When Nekhludoff sent in his card by an orderly acting as footman, the soul of Joan of Arc was speaking by the aid of the saucer. The soul of Joan of Arc had already spelt letter by letter the words: "They well knew each other," and these words had
been written down. When the orderly came in the saucer had stopped first on b, then on y, and began jerking hither and thither.
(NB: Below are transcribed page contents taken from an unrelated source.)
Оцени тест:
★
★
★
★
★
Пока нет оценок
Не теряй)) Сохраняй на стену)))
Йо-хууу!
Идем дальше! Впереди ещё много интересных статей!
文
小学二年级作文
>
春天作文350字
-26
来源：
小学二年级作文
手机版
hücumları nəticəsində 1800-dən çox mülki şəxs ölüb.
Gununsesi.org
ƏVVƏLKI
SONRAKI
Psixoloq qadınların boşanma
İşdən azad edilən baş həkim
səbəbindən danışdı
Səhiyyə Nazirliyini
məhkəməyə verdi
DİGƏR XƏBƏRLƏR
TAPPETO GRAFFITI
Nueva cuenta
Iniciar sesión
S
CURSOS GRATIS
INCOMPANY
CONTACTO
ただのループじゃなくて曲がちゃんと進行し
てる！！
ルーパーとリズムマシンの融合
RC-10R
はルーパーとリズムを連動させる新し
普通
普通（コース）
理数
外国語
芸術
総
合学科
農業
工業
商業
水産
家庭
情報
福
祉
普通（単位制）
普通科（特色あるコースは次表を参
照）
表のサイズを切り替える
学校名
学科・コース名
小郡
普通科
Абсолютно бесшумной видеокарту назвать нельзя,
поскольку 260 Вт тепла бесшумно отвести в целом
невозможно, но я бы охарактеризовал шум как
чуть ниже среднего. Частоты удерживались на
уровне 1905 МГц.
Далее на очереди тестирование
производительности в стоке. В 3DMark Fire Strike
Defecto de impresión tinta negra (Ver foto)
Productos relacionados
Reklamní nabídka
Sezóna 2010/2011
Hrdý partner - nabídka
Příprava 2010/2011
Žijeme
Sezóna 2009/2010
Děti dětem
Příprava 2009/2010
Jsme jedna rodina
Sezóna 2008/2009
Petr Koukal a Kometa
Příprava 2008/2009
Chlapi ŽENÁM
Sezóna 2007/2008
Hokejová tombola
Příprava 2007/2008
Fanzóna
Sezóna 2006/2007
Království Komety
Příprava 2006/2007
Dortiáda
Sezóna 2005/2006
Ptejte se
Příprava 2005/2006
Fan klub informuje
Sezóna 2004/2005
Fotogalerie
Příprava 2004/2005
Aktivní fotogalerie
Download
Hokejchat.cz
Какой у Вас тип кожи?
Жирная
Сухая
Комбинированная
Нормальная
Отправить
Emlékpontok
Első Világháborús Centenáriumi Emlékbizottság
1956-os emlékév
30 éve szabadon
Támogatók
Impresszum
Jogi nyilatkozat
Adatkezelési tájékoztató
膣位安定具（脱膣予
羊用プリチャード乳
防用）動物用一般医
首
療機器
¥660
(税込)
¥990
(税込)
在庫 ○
This jerking was caused by the General's opinion that the next letter should be b, i.e., Joan of Arc ought to say that the souls will know each other by being cleansed of all that is earthly, or something of the kind, clashing with the opinion of the artist, who thought the next letter should be l, i.e., that the souls should know each other by light emanating from their astral bodies. The General, with his bushy grey eyebrows gravely contracted, sat gazing at the hands on the saucer, and, imagining that it was moving of its own accord, kept pulling the saucer towards b. The pale-faced young artist, with his thin hair combed back behind his cars, was looking with his lifeless blue eyes into a dark corner of the drawing-room, nervously moving his lips and pulling the saucer towards l.